>>>>>

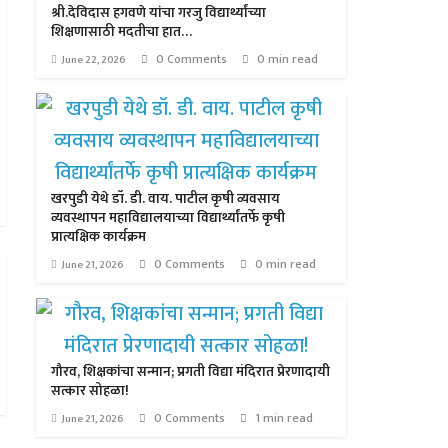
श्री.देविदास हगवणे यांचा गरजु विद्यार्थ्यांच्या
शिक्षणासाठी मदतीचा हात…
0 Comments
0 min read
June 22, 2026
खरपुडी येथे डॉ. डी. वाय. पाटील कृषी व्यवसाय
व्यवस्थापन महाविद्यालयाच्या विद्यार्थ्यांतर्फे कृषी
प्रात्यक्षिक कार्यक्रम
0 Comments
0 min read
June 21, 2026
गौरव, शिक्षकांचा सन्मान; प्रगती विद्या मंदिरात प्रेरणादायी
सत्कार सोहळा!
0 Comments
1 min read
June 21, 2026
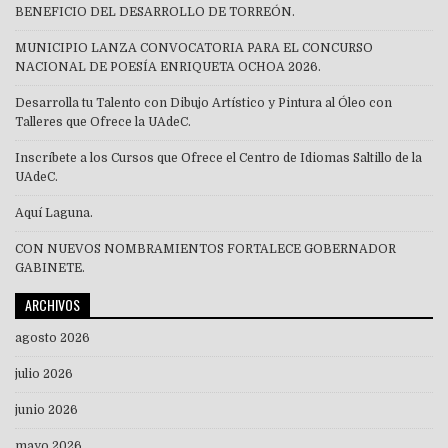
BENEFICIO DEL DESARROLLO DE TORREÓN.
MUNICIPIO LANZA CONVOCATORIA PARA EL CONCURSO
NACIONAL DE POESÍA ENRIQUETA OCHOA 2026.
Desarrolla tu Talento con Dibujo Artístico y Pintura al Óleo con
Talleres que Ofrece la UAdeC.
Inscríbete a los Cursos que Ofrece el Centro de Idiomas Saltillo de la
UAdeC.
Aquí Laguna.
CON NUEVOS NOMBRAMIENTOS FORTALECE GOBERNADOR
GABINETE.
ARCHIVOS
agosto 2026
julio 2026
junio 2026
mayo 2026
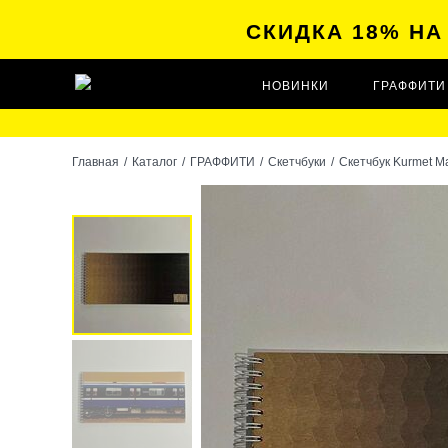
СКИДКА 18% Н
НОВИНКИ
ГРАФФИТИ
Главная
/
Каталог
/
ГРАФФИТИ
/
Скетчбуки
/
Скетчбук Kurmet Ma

<<<<<
>>>>>

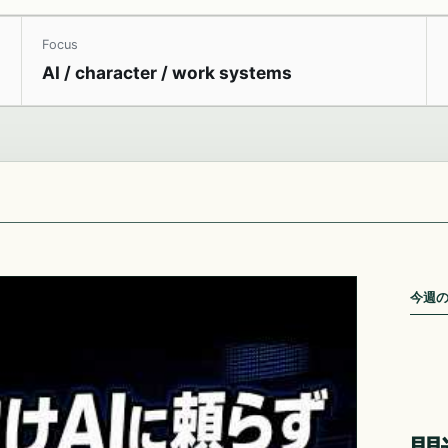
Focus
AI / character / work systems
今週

<<<<<

Among the records above, locate the line containing "CON NUEVOS NOMBRAMIENTOS FORTALECE GOBERNADOR" and the line containing "Скетчбук Kurmet Ma", then transcribe exactly the lines starting at the first and ending at the second, with no pictures.

CON NUEVOS NOMBRAMIENTOS FORTALECE GOBERNADOR
GABINETE.
ARCHIVOS
agosto 2026
julio 2026
junio 2026
mayo 2026
СКИДКА 18% Н
НОВИНКИ
ГРАФФИТИ
Главная
/
Каталог
/
ГРАФФИТИ
/
Скетчбуки
/
Скетчбук Kurmet Ma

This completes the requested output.